Why don't you use templates? Something like:

enum ValueType
{
	Init,
	Min,
	Max
}

auto exampleValues(T)()
{
	T[ValueType] retVal;

	retVal[ValueType.Init] = T.init;
	static if (__traits(compiles, T.min)) retVal[ValueType.Min] = T.min;
	static if (__traits(compiles, T.max)) retVal[ValueType.Max] = T.max;

	return retVal;
}

exampleValues!int.writeln;
exampleValues!string.writeln;

August 03, 2015
On Monday, 3 August 2015 at 13:13:55 UTC, Andrea Fontana wrote:
>
> Why don't you use templates? Something like:
>
> enum ValueType
> {
> 	Init,
> 	Min,
> 	Max
> }
>
> auto exampleValues(T)()
> {
> 	T[ValueType] retVal;
>
> 	retVal[ValueType.Init] = T.init;
> 	static if (__traits(compiles, T.min)) retVal[ValueType.Min] = T.min;
> 	static if (__traits(compiles, T.max)) retVal[ValueType.Max] = T.max;
>
> 	return retVal;
> }
>
> exampleValues!int.writeln;
> exampleValues!string.writeln;

Good solution!

But there is something that not perfect: it can be customizable only with template specialization as I see. I want not only standard values like `init` `max` or `min` but also some example value like 1, 2, 3, 4, 5 for `int`. In last case your template solution not so convenient as desired (introduction in language feature like `.testValue1` seems ridiculous, and without that only template specialization can provide customization, as I have said).

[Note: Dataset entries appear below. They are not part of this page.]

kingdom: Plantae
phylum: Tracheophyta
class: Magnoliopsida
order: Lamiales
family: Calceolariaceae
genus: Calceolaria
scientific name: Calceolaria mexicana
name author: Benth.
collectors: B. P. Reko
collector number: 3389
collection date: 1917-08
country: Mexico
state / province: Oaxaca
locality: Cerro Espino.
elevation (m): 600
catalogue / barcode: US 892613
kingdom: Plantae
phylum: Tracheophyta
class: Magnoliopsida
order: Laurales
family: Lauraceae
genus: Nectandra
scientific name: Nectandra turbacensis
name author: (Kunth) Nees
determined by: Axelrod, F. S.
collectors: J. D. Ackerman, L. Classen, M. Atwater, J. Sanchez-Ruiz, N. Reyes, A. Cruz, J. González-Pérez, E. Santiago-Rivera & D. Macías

But this seems interesting direction, and easy to implement in object.d (without library implementation, this feature have little benefit).
August 03, 2015
On Monday, 3 August 2015 at 13:54:51 UTC, HaraldZealot wrote:
> On Monday, 3 August 2015 at 13:13:55 UTC, Andrea Fontana wrote:
>>
>> Why don't you use templates? Something like:
>>
>> enum ValueType
>> {
>> 	Init,
>> 	Min,
>> 	Max
>> }
>>
>> auto exampleValues(T)()
>> {
>> 	T[ValueType] retVal;
>>
>> 	retVal[ValueType.Init] = T.init;
>> 	static if (__traits(compiles, T.min)) retVal[ValueType.Min] = T.min;
>> 	static if (__traits(compiles, T.max)) retVal[ValueType.Max] = T.max;
>>
>> 	return retVal;
>> }
>>
>> exampleValues!int.writeln;
>> exampleValues!string.writeln;
>
> Good solution!
>
> But there is something that not perfect: it can be customizable only with template specialization as I see. I want not only standard values like `init` `max` or `min` but also some example value like 1, 2, 3, 4, 5 for `int`. In last case your template solution not so convenient as desired (introduction in language feature like `.testValue1` seems ridiculous, and without that only template specialization can provide customization, as I have said).
>
> But this seems interesting direction, and easy to implement in object.d (without library implementation, this feature have little benefit).

You have to write the same amount of code.
It's just one line for each type... Something like:

import std.traits;

enum ValueType
{
	Init,
	Min,
	Max
}

auto exampleValues(T)()
{

	T[ValueType] retVal;
		
	retVal[ValueType.Init] = T.init;
	static if (__traits(compiles, T.min)) retVal[ValueType.Min] = T.min;
	static if (__traits(compiles, T.max)) retVal[ValueType.Max] = T.max;

	static if(isIntegral!T) 		return tuple!("defaults", "customs")(retVal, [1,2,3,4,5]);
	else static if(isFloatingPoint!T) 	return tuple!("defaults", "customs")(retVal, [1.0,2.0,T.nan]);
	else static if(isSomeString!T) 		return tuple!("defaults", "customs")(retVal, ["hello", "world"]);
	else return tuple!("defaults", "customs")(retVal, T[].init);
}
August 03, 2015
On Monday, 3 August 2015 at 14:30:43 UTC, Andrea Fontana wrote:
> On Monday, 3 August 2015 at 13:54:51 UTC, HaraldZealot wrote:
>
> You have to write the same amount of code.
> It's just one line for each type... Something like:
>
> [...]

Many thanks, it seems like good workaround for my personal use case.

But have something like that in Phobos were great from my POV.